Jeu de Cartes

Leur origine est très lointaine et remonte vraisemblablement à 3000 ans, dans l’Inde puis en Chine. En France, leur usage se répand sous Charles VI. Le nombre des cartes d’un jeu, tout comme les images qu’elles représentent, varie suivant l’époque et le lieu : par exemple, on utilisait en Italie des jeux de 4o cartes contre 48 en Espagne et 32 en Allemagne. Quant au caractère conventionnel des images, un exemple frappant nous est fourni par la Révolution française qui substitua aux figures traditionnelles des allégories civiques. Au Moyen Age, elles représentaient le roi, la reine, le chevalier et le valet, qui sont conservés dans le jeu de tarots. Puis les figures reçurent des noms et devinrent des emblèmes : David, Alexandre, César et Charles (Charlemagne), symboles des quatre Empires (juif, grec, romain, franc). Au début de l’imprimerie, les couleurs les plus répandues en France sont : bâton, coupe, épée et deniers, qui deviendront respectivement : carreau, coeur, pique et trèfle. Les premières cartes à deux figures disposées tête-bêche n’apparaissent qu’après 1780.

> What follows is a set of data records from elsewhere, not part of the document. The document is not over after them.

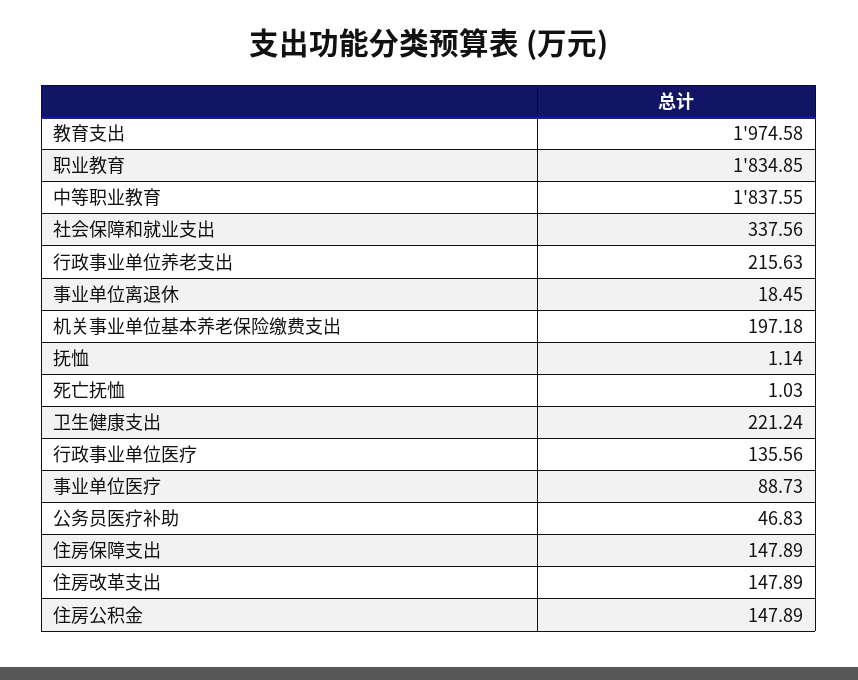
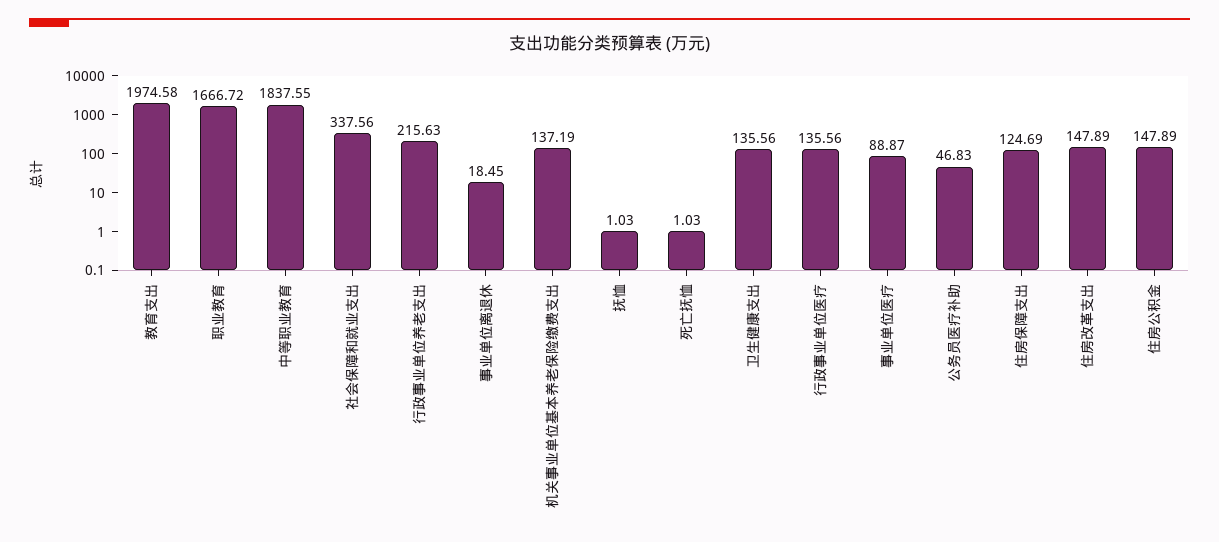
职业教育: 1834.85 -> 1666.72
机关事业单位基本养老保险缴费支出: 197.18 -> 137.19
抚恤: 1.14 -> 1.03
卫生健康支出: 221.24 -> 135.56
事业单位医疗: 88.73 -> 88.87
住房保障支出: 147.89 -> 124.69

Les cartes d’aujourd’hui. Actuellement les cartes se sont uniformisées : on joue avec 52 ou 32 cartes divisées en 4 groupes, pique, trèfle, coeur, carreau. Dans ce groupes, les deux premiers sont noirs, les deux autres rouges. Leur ordre de succession, qui détermine leur valeur, est en général : as (la plus forte), roi, dame, valet, io, 9, 8, 7, 6, 5, 4, 3, 2. On retrouve pratiquement dans chaque règle la possibilité de choisir un atout, ou couleur qui l’emporte sur toutes les autres. Le nombre de jeux de cartes, aux règles spécifiques, s’élève à plus de 1600. De tous le bridge est le plus connu. Au XVIe siècle on jouait au cent ou au piquet ou triomphe, dont l’écarté n’est qu’une modification, puis au trente-et-un. De création plus récente sont la canasta, le whist, la belote, la manille, le rami. Le tarot est utilisé pour « tirer les cartes ». Les cartomanciennes prétendent y lire l’avenir. Les plus anciennes cartes françaises qui nous soient connues ont été fabriquées et peintes par Jacquemin Gringonneur, en 1392, pour Charles VI. Deux siècles plus tard, leur fabrication et leur vente furent soumises à des impôts. De nos jours, les marchands sont mandatés par la régie nationale, et la vente s’effectue sous bande timbrée.

Les cartes sont demeurées le reflet de l’art contemporain, et au XXe siècle des artistes comme Sonia Delaunay et Léonor Fini en ont dessiné de fort belles.